Murray’s office estimated nearly $928 million of California's federal education funding was in limbo. Some of the state's summer school programs are being paused immediately and seeing providers institute layoffs.

Brad Lupien, president of ARC, an after-school provider that serves 12 school districts in the state, including San Diego and Los Angeles, said he will likely need to lay off 335 staff members as a result of the funding pause. Trump’s move coincided with the state’s new fiscal year that began Tuesday, which maintained zero funding for after-school programs for high schoolers.

“Put it from the perspective of a parent,” Lupien said. “We're going to have to call them in the middle of their summer plan and tell them, ‘Sorry, funding changed for the new fiscal year.’ They don't know what a fiscal year is.”
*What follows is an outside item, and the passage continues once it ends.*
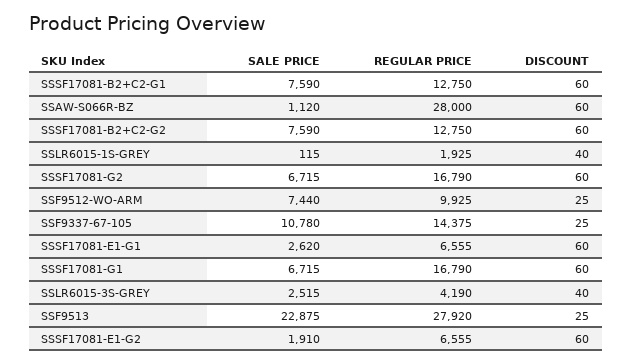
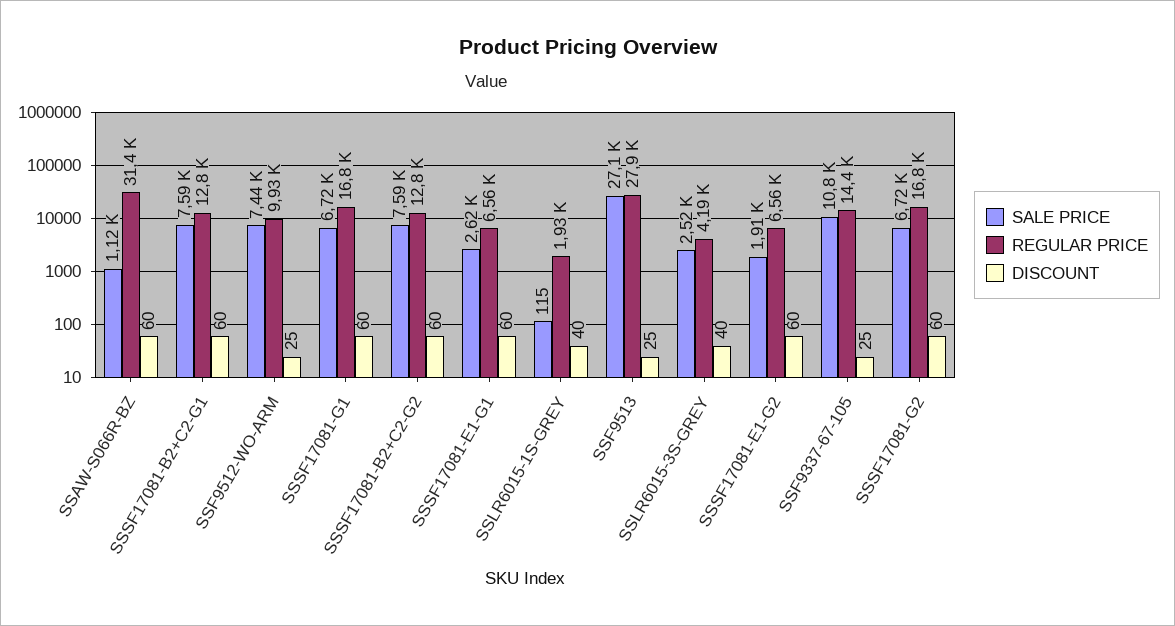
REGULAR PRICE, SSAW-S066R-BZ: 28000 -> 31400
SALE PRICE, SSF9513: 22875 -> 27100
David Schapira, the state’s chief deputy superintendent of public instruction, said the administration’s move shows “this is a president of the United States that is willing to punish students in states that refuse to conform with the president's political ideology.”
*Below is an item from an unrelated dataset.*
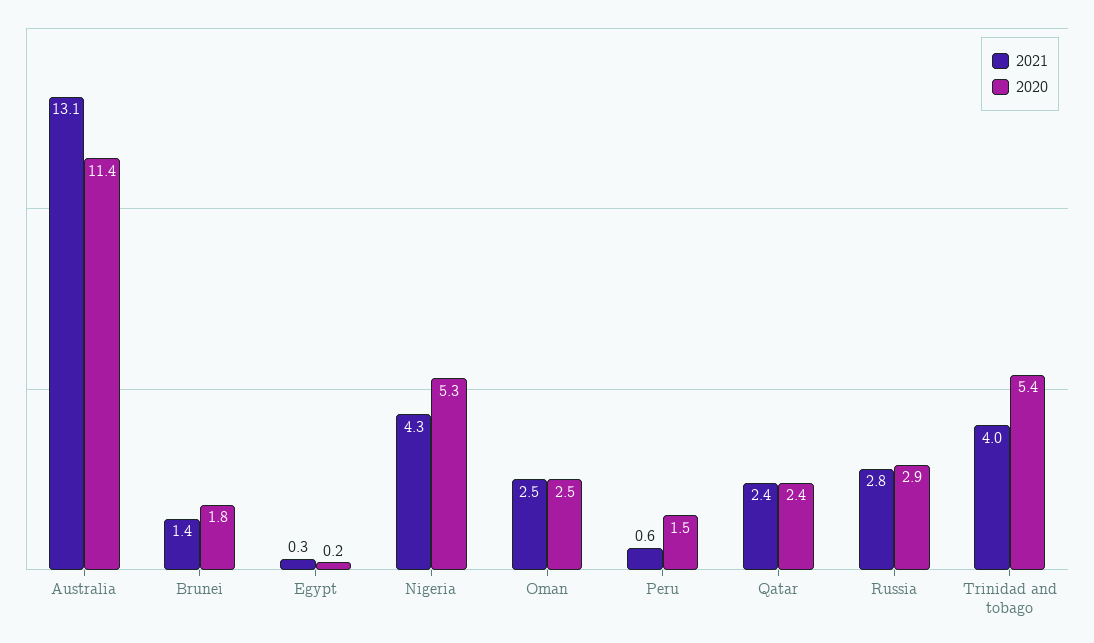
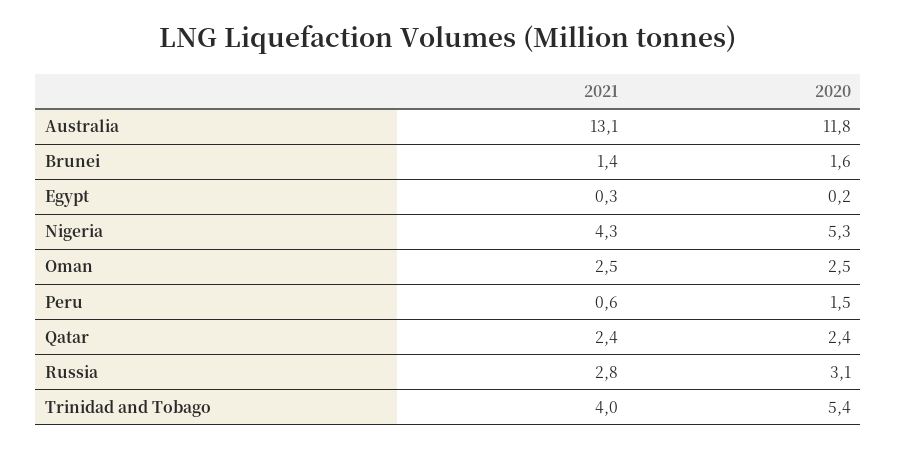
2020, Australia: 11.4 -> 11.8
2020, Brunei: 1.8 -> 1.6
2020, Russia: 2.9 -> 3.1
The pain, however, was being felt across the political spectrum. In Florida, state officials acknowledged roughly $400 million in federal funds have been put on hold. That includes approximately $56 million the state was expecting to receive to educate students who are learning English as a second language.

This funding typically helps Florida schools train teachers to reach some 368,000 English language learners that make up nearly 13 percent of the state’s public-school population. Advocates such as the National Association for Bilingual Education fear that professional development now will be scaled back.
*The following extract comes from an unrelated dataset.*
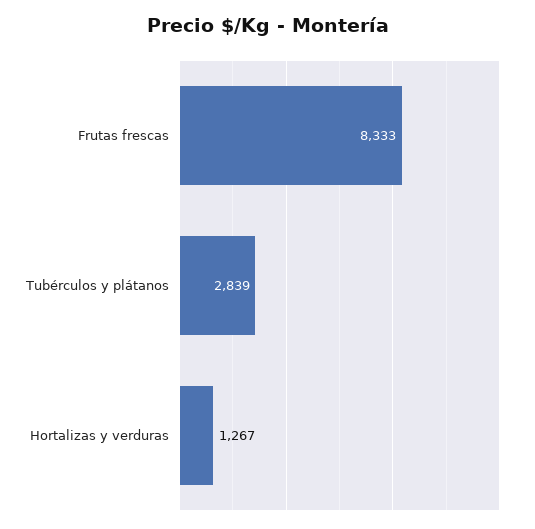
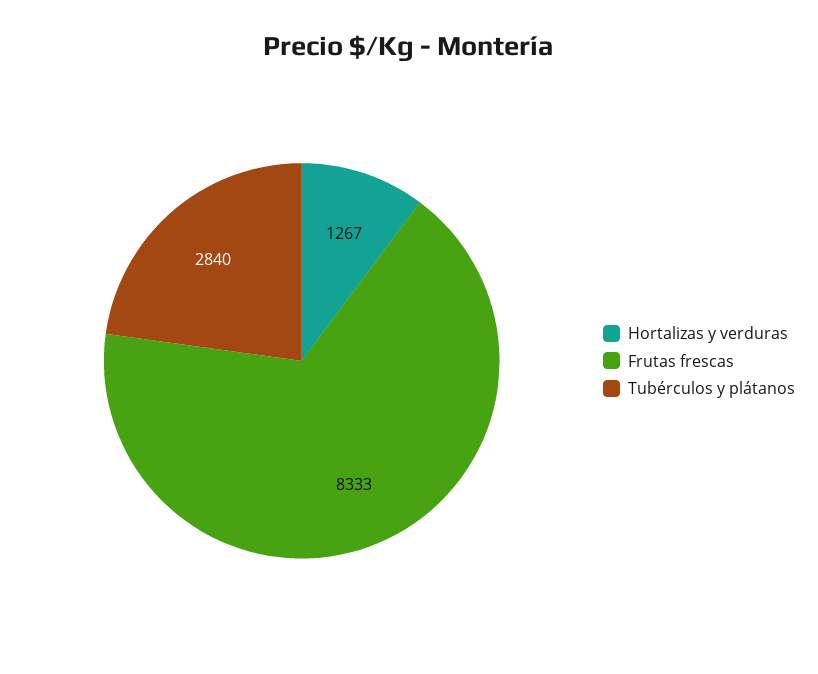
Tubérculos y plátanos: 2839 -> 2840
“These are not abstract numbers — these are programs, staff positions and lifelines for millions of students who deserve equitable access to education,” said Margarita Machado-Casas, a NABE board member and professor with San Diego State University’s dual language and English learner education program.

Florida education officials said Tuesday the state is working to “minimize” any fallout from the move and would be meeting with local schools to help ensure they are prepared to weather the federal funding pause.

“We are confident that the US Department of Education will do what is in the best interests of students as they make final decisions regarding these funds,” Sydney Booker, spokesperson for the Florida Department of Education, said in a statement to POLITICO.

Alabama school districts, like others around the country, face a variety of scenarios as state officials try to navigate what Mackey estimated would be a $60 million to $90 million federal funding shortfall.

School systems with ample reserves and solid local tax bases will be better positioned to manage the cuts through the school year, Mackey said. But high-poverty districts that are more reliant on federal funds are less likely to be able to keep some teachers on the books for more than a few weeks.

Superintendents might be able to hold off making decisions about summer school programs for a few days and soon will face decisions on whether to cancel programs for the coming year.

“The problem is, we don’t even know what this review means,” Mackey said.

“We don’t know if it’s something new,” he said. “We don’t have any timeline for the review. We don’t have any parameters of what the review is about. This is not business as usual, and we don’t have any good direction as to what it means. Hopefully that will come in a few days.”